# About this exercise
From the records below, please repeat exactly the line that has "nose: (248, 52)", the line that has "right eye: (241, 50)", and every line between them, and nothing else.

# Listed entries
*** Begin section ***
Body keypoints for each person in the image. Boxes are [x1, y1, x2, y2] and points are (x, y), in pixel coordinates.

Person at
*** End section ***
*** Begin section ***
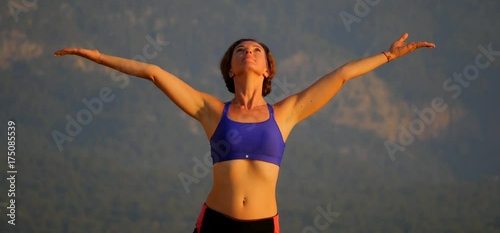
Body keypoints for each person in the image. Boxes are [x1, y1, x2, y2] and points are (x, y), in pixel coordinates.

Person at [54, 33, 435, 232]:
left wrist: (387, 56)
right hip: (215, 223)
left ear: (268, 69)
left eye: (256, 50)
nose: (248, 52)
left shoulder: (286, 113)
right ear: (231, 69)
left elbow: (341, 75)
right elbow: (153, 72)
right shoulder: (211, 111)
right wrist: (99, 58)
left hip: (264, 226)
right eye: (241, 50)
*** End section ***
# Problem solution
nose: (248, 52)
left shoulder: (286, 113)
right ear: (231, 69)
left elbow: (341, 75)
right elbow: (153, 72)
right shoulder: (211, 111)
right wrist: (99, 58)
left hip: (264, 226)
right eye: (241, 50)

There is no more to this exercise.